У неё в прошлом были: незнакомец, Тимур, незнакомец, Виктор, незнакомцы, во множественном числе. Для опытов над собой и над ними. «У меня с мужчинами всегда так, – заявила она без тени сожаления. – Мы смотрим друг на друга, киваем и расходимся в разные стороны. Мы друг другу не нужны». В её настоящем были женщины. Разных типажей и рас.
У него была фантазия о будущем. В том числе о ней.
Потом… (да, только потом)
Потом она заговорила про "наших". Ему стало противно.
Смесь чего-то весьма светлого с чем-то весьма мерзким с тех пор поместилась в основу их взаимоотношений. Как-то раз он прижал её горло к полу и попытался задрать юбку. В ответ ему прилетел пинок в живот. Лёгкие уехали в отпуск. Мышцы спортсменки, официантки и танцовщицы наделены немалой силой убеждения. Отдышавшись, он сказал: «Проверял твою защиту». Она усмехнулась.

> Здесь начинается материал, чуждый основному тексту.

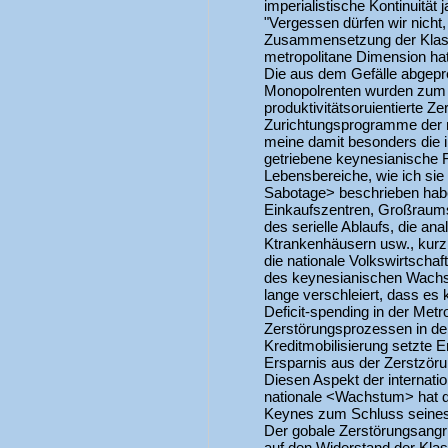
imperialistische Kontinuität
"Vergessen dürfen wir nicht,
Zusammensetzung der Klass
metropolitane Dimension hatt
Die aus dem Gefälle abgep
Monopolrenten wurden zum Te
produktivitätsoruientierte Z
Zurichtungsprogramme der me
meine damit besonders die i
getriebene keynesianische F
Lebensbereiche, wie ich si
Sabotage> beschrieben habe:
Einkaufszentren, Großraum
des serielle Ablaufs, die an
Ktrankenhäusern usw., kurz:
die nationale Volkswirtscha
des keynesianischen Wachs
lange verschleiert, dass es 
Deficit-spending in der Met
Zerstörungsprozessen in de
Kreditmobilisierung setzte 
Ersparnis aus der Zerstzöru
Diesen Aspekt der internati
nationale <Wachstum> hat da
Keynes zum Schluss seines
Der gobale Zerstörungsangri
auf den Widerstand der Kla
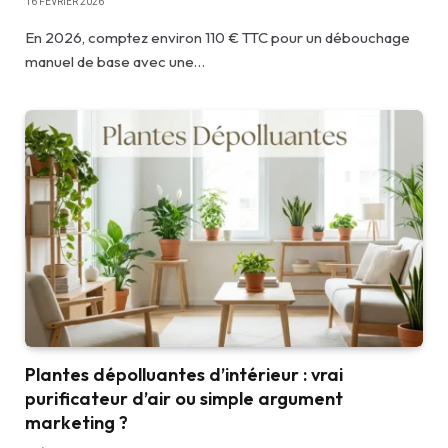
16 FÉVRIER 2026
En 2026, comptez environ 110 € TTC pour un débouchage
manuel de base avec une…
Plantes dépolluantes d’intérieur : vrai
purificateur d’air ou simple argument
marketing ?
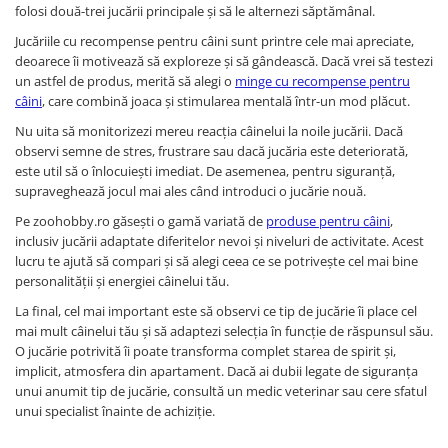
folosi două-trei jucării principale și să le alternezi săptămânal.
Jucăriile cu recompense pentru câini sunt printre cele mai apreciate,
deoarece îi motivează să exploreze și să gândească. Dacă vrei să testezi
un astfel de produs, merită să alegi o
minge cu recompense pentru
câini
, care combină joaca și stimularea mentală într-un mod plăcut.
Nu uita să monitorizezi mereu reacția câinelui la noile jucării. Dacă
observi semne de stres, frustrare sau dacă jucăria este deteriorată,
este util să o înlocuiești imediat. De asemenea, pentru siguranță,
supraveghează jocul mai ales când introduci o jucărie nouă.
Pe zoohobby.ro găsești o gamă variată de
produse pentru câini
,
inclusiv jucării adaptate diferitelor nevoi și niveluri de activitate. Acest
lucru te ajută să compari și să alegi ceea ce se potrivește cel mai bine
personalității și energiei câinelui tău.
La final, cel mai important este să observi ce tip de jucărie îi place cel
mai mult câinelui tău și să adaptezi selecția în funcție de răspunsul său.
O jucărie potrivită îi poate transforma complet starea de spirit și,
implicit, atmosfera din apartament. Dacă ai dubii legate de siguranța
unui anumit tip de jucărie, consultă un medic veterinar sau cere sfatul
unui specialist înainte de achiziție.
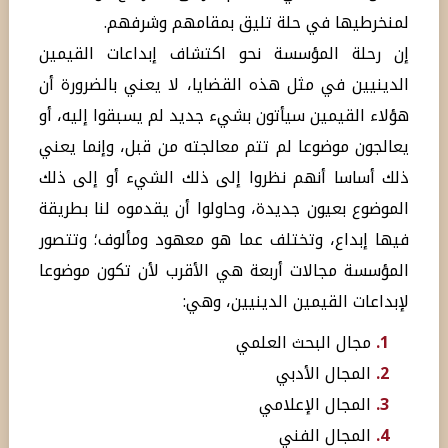
لمنخرطيها في حلة تليق بمقامهم وشرفهم.
إن رحلة المؤسسة نحو اكتشاف إبداعات القيمين
الدينيين في مثل هذه القضايا، لا يعني بالضرورة أن
هؤلاء القيمين سيأتون بشيء جديد لم يسبقوا إليه، أو
يعالجون موضوعا لم تتم معالجته من قبل، وإنما يعني
ذلك أساسا أنهم نظروا إلى ذلك الشيء أو إلى ذلك
الموضوع بعيون جديدة، وحاولوا أن يقدموه لنا بطريقة
فيها إبداع، وتختلف عما هو معهود ومألوف؛ وتتصور
المؤسسة مجالات أربعة هي الأقرب لأن تكون موضوعا
لإبداعات القيمين الدينيين، وهي:
1.
مجال البحث العلمي
2.
المجال الأدبي
3.
المجال الإعلامي
4.
المجال الفني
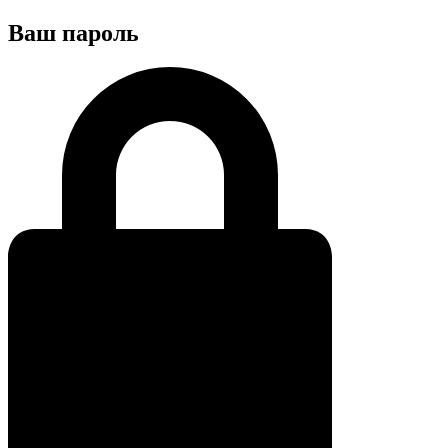
Ваш пароль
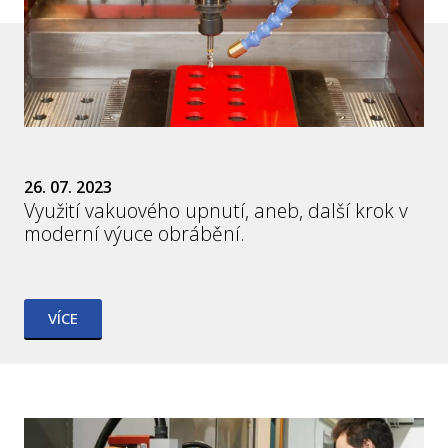
26. 07. 2023
Využití vakuového upnutí, aneb, další krok v
moderní výuce obrábění.
VÍCE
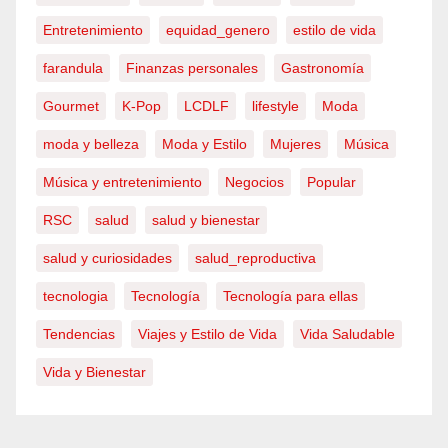
Entretenimiento
equidad_genero
estilo de vida
farandula
Finanzas personales
Gastronomía
Gourmet
K-Pop
LCDLF
lifestyle
Moda
moda y belleza
Moda y Estilo
Mujeres
Música
Música y entretenimiento
Negocios
Popular
RSC
salud
salud y bienestar
salud y curiosidades
salud_reproductiva
tecnologia
Tecnología
Tecnología para ellas
Tendencias
Viajes y Estilo de Vida
Vida Saludable
Vida y Bienestar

Она даже не удивилась, будто ожидала чего-то подобного. С ней можно было говорить начистоту: слыхала и похуже. Он врал.
Даже когда она сама начала вести себя двусмысленно, он продолжил врать. «Юна – шлюха. Неудачница и шлюха, – убеждал себя, себе не веря. – Кто на неё только ни дрочил. Кому она только ни дрочила».

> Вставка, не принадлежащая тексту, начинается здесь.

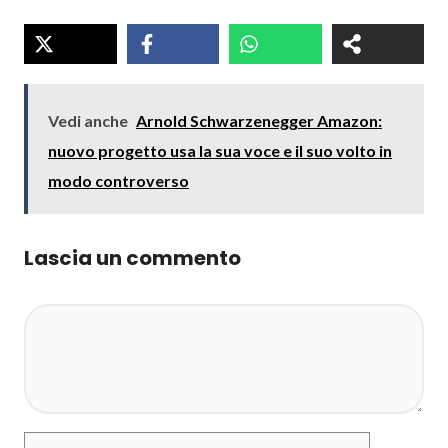
Vedi anche
Arnold Schwarzenegger Amazon:
nuovo progetto usa la sua voce e il suo volto in
modo controverso
Lascia un commento
Commento
Nome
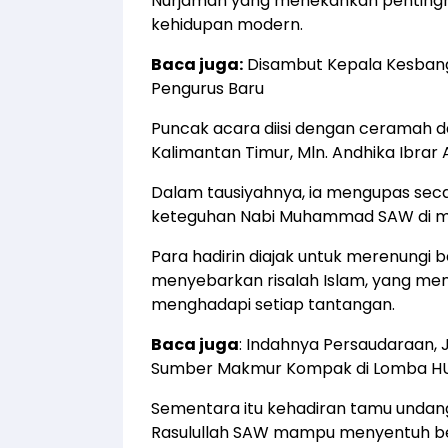
Nurjaman yang menekankan pentingn
kehidupan modern.
Baca juga:
Disambut Kepala Kesban
Pengurus Baru
Puncak acara diisi dengan ceramah 
Kalimantan Timur, Mln. Andhika Ibrar
Dalam tausiyahnya, ia mengupas se
keteguhan Nabi Muhammad SAW di ma
Para hadirin diajak untuk merenungi
menyebarkan risalah Islam, yang menj
menghadapi setiap tantangan.
Baca juga
:
Indahnya Persaudaraan,
Sumber Makmur Kompak di Lomba HU
Sementara itu kehadiran tamu undang
Rasulullah SAW mampu menyentuh be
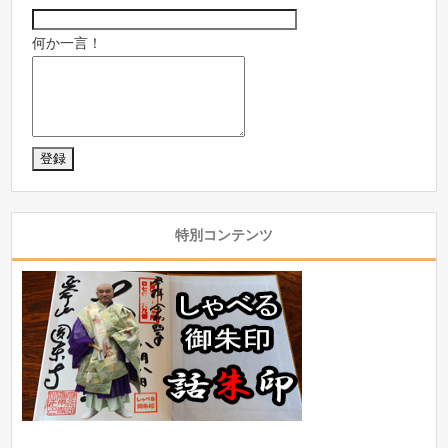
何か一言！
特別コンテンツ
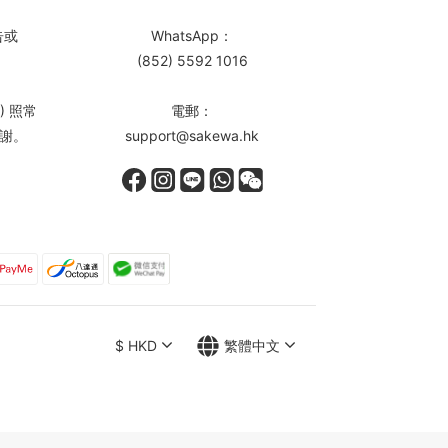
告或
WhatsApp：
(852) 5592 1016
) 照常
電郵：
謝。
support@sakewa.hk
$
HKD
繁體中文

Затрахивая других, думал о ней. Ничего не помогало. Он стремился к ней каждый свободный час. Он хотел её (видеть) постоянно. Люди всегда хотят тех, кого рядом нет.
«Не люби красавицу, люби красоту. Не вникай в биографию мыслителя, вникни в его мысль. Не смотри на являющего, смотри в само явление. Только так можно жить, не страдая ужасной болезнью: частичностью». Так она считала. Она, вдобавок ко всему прочему, делилась с ним интересными наблюдениями. Думала сама и о многом. Неизвестно только, когда.
Всё стало пресным. Исчезло будущее.
Всё стало пресным. Даже секс надоел. Герман открыл для себя свинг, садомазохистские клубы и однополые связи. Тоже надоело.